◆ **Extrait du document**:
══════

Son oeuvre scientifique est considérable et il serait à la fois excessif et déplacé de vouloir citer tous les rapports, mémoires, thèses et publications qu'il a réalisés, inspirés ou dirigés. Ils touchent à tous les domaines de la Neuro-Psychiatrie depuis son ouvrage sur les manifestations neurologiques des maladies à virus lymphotropes, ses publications sur la pathologie vasculaire cérébrale, la sclérose en plaques, les syndromes malformatifs, les états démentiels, les céphalées, l'épilepsie, ... aucun aspect de la pathologie neurologique n'a été laissé dans l'ombre par ce clinicien hors pair. Il avait, de longue date, un attrait particulier pour les atteintes des fonctions supérieures et il essayait de développer un département de Neuro-Psycho­logie avec la collaboration de Gérard BARROCHE qu'il avait envoyé se former chez son ami François LHERMITTE à la Salpêtrière.

Enseignant très apprécié tant des étudiants du 2e cycle que des stagiaires des C.E.S. de Neurologie, de Psychiatrie, des étudiants en Orthophonie ou de la Faculté des Sciences, il savait rendre simples et compré­hensibles, les problèmes les plus difficiles de la Neurologie. Ceux qui ont eu le privilège d'y assister se rappellent comme moi, avec beaucoup d'émotion, de son éblouissante démonstration sur l'organisation de la mémoire, lors de la dernière thèse qu'il a jugée, cinq jours avant sa disparition.

Mais peut-être plus encore que ses qualités d'enseignant, nous garderons un souvenir impérissable de sa valeur de clinicien. Formé de façon directe et objective à la Neurologie, il était resté un clinicien remarquable, sachant discuter un diagnostic en l'argumentant par une analyse séduisante, se rapportant à sa propre et grande expérience et s'aidant de références qu'il nous amenait le soir ou le lendemain. Combien de fois a-t-il tempéré notre désir de réaliser des examens complémentaires en nous montrant leur inutilité théorique ou pratique à propos de tel ou tel cas. Il était cependant très ouvert aux nombreuses techniques apparues tout au long de ces dernières années, cherchant à les comprendre, les assimiler, mais aussi les critiquer à bon escient.

══════

◆ **Consigne 1**:
Pour chaque affirmation, indiquez par oui ou par non si elle concorde avec l'extrait, puis citez mot pour mot les mots de l'extrait qui tranchent.
(a) Il a envoyé Gérard BARROCHE se former à la Salpêtrière.
(b) Il incitait ses collaborateurs à multiplier les examens complémentaires.
(c) Sa démonstration sur l'organisation de la mémoire a eu lieu lors de la dernière thèse qu'il a jugée.
◆ **Consigne 2**: Recopiez fidèlement le passage de l'extrait situé entre « Enseignant très apprécié » et « avant sa disparition. », ces deux bornes comprises.
Les lignes qui suivent forment un matériau distinct, indépendant de l'extrait.

══════

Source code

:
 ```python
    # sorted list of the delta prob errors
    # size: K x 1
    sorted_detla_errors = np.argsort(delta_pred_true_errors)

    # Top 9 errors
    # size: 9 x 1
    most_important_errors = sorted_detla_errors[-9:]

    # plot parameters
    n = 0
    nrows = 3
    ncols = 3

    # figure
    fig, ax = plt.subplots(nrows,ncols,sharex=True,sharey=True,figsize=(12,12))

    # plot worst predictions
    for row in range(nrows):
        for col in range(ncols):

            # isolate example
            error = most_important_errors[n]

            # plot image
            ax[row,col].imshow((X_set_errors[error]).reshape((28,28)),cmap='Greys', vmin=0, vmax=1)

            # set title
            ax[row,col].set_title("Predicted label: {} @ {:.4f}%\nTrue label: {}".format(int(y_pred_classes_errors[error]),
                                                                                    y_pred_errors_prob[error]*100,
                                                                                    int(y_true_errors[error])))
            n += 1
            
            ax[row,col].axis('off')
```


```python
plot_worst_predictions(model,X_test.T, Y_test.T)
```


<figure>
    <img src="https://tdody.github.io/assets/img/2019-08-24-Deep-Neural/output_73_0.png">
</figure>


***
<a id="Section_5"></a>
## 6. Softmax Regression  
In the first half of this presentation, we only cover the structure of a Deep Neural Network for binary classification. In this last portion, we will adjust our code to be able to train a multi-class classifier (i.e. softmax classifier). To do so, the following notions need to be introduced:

══════

◆ **Corrigé 1**:
(a) Oui : « Gérard BARROCHE qu'il avait envoyé se former chez son ami François LHERMITTE à la Salpêtrière »
(b) Non : « Combien de fois a-t-il tempéré notre désir de réaliser des examens complémentaires »
(c) Oui : « son éblouissante démonstration sur l'organisation de la mémoire, lors de la dernière thèse qu'il a jugée »

◆ **Corrigé 2**:
Enseignant très apprécié tant des étudiants du 2e cycle que des stagiaires des C.E.S. de Neurologie, de Psychiatrie, des étudiants en Orthophonie ou de la Faculté des Sciences, il savait rendre simples et compré­hensibles, les problèmes les plus difficiles de la Neurologie. Ceux qui ont eu le privilège d'y assister se rappellent comme moi, avec beaucoup d'émotion, de son éblouissante démonstration sur l'organisation de la mémoire, lors de la dernière thèse qu'il a jugée, cinq jours avant sa disparition.